_Task instructions_
Continue the gem5 commit log text about CPU memory accesses from the point where it stops.

_Page excerpt_
= = = = = = =
This changeset adds support for partial (or masked) loads/stores, i.e.
loads/stores that can disable accesses to individual bytes within the
target address range. In addition, this changeset extends the code to
crack memory accesses across most CPU models (TimingSimpleCPU still
TBD), so that arbitrarily wide memory accesses are supported. These
changes are required for supporting ISAs with wide vectors.

Additional authors:
- Gabor Dozsa <gabor.dozsa@arm.com>
- Tiago Muck <tiago.muck@arm.com>

Change-Id: Ibad33541c258ad72925c0b1d5abc3e5e8bf92d92
Signed-off-by: Giacomo Gabrielli <giacomo.gabrielli@arm.com>
Reviewed-on: https://gem5-review.googlesource.com/c/public/gem5/+/13518
Tested-by: kokoro <noreply+kokoro@google.com>
Reviewed-by: Nikos Nikoleris <nikos.nikoleris@arm.com>
Maintainer: Nikos Nikoleris <nikos.nikoleris@arm.com>
13652:45d94ac03a27 Mon Jan 22 13:12:00 EST 2018 Tuan Ta <qtt2@cornell.edu> cpu: support atomic memory request type with AtomicOpFunctor

This patch enables all 4 CPU models (AtomicSimpleCPU, TimingSimpleCPU,
MinorCPU and DerivO3CPU) to issue atomic memory (AMO) requests to memory
system.

Atomic memory instruction is treated as a special store instruction in
all CPU models.

In simple CPUs, an AMO request with an associated AtomicOpFunctor is
simply sent to L1 dcache.

In MinorCPU, an AMO request bypasses store buffer and waits for any
conflicting store request(s) currently in the store buffer to retire
before the AMO request is sent to the cache. AMO requests are not buffered
in the store buffer, so their effects appear immediately in the cache.

In DerivO3CPU, an AMO request is inserted in the store buffer so that it
is delivered to the cache only after all previous stores are issued to
the cache. Data forwarding between between an outstanding AMO in the
store buffer and a subsequent load is not allowed since the AMO request
does not hold valid data until it's executed in the cache.

This implementation assumes that a target ISA implementation must insert
enough memory fences as micro-ops around an atomic instruction to
enforce a correct order of memory instructions with respect to its
memory consistency model. Without extra memory fences, this implementation
can allow AMOs and other memory instructions that do not conflict
(i.e., not target the same address) to reorder.
= = = = = = =
_Data extract_
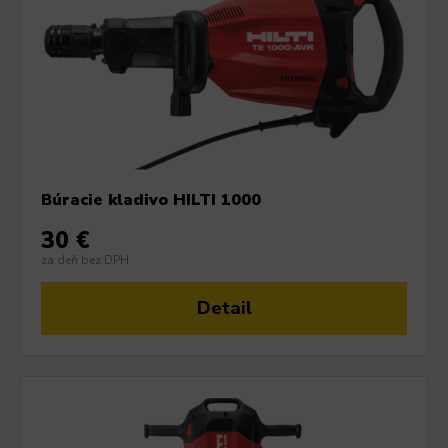
Búracie kladivo HILTI 1000
30 €
za deň bez DPH
Detail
= = = = = = =
_Exercise response_
This implementation also assumes that atomic instructions execute within
a cache line boundary since the cache for now is not able to execute an
operation on two different cache lines in one single step. Therefore,
ISAs like x86 that require multi-cache-line atomic instructions need to
either use a pair of locking load and unlocking store or change the
cache implementation to guarantee the atomicity of an atomic
instruction.

Change-Id: Ib8a7c81868ac05b98d73afc7d16eb88486f8cf9a
Reviewed-on: https://gem5-review.googlesource.com/c/8188
Reviewed-by: Giacomo Travaglini <giacomo.travaglini@arm.com>
Maintainer: Jason Lowe-Power <jason@lowepower.com>
13590:d7e018859709 Mon Feb 13 04:41:00 EST 2017 Rekai Gonzalez-Alberquilla <rekai.gonzalezalberquilla@arm.com> cpu-o3: O3 LSQ Generalisation

This patch does a large modification of the LSQ in the O3 model. The
main goal of the patch is to remove the 'an operation can be served with
one or two memory requests' assumption that is present in the LSQ
and the instruction with the req, reqLow, reqHigh triplet, and
generalising it to operations that can be addressed with one request,
and operations that require many requests, embodied in the
SingleDataRequest and the SplitDataRequest.

This modification has been done mimicking the minor model to an extent,
shifting the responsibilities of dealing with VtoP translation and
tracking the status and resources from the DynInst to the LSQ via the
LSQRequest. The LSQRequest models the information concerning the
operation, handles the creation of fragments for translation and request
as well as assembling/splitting the data accordingly.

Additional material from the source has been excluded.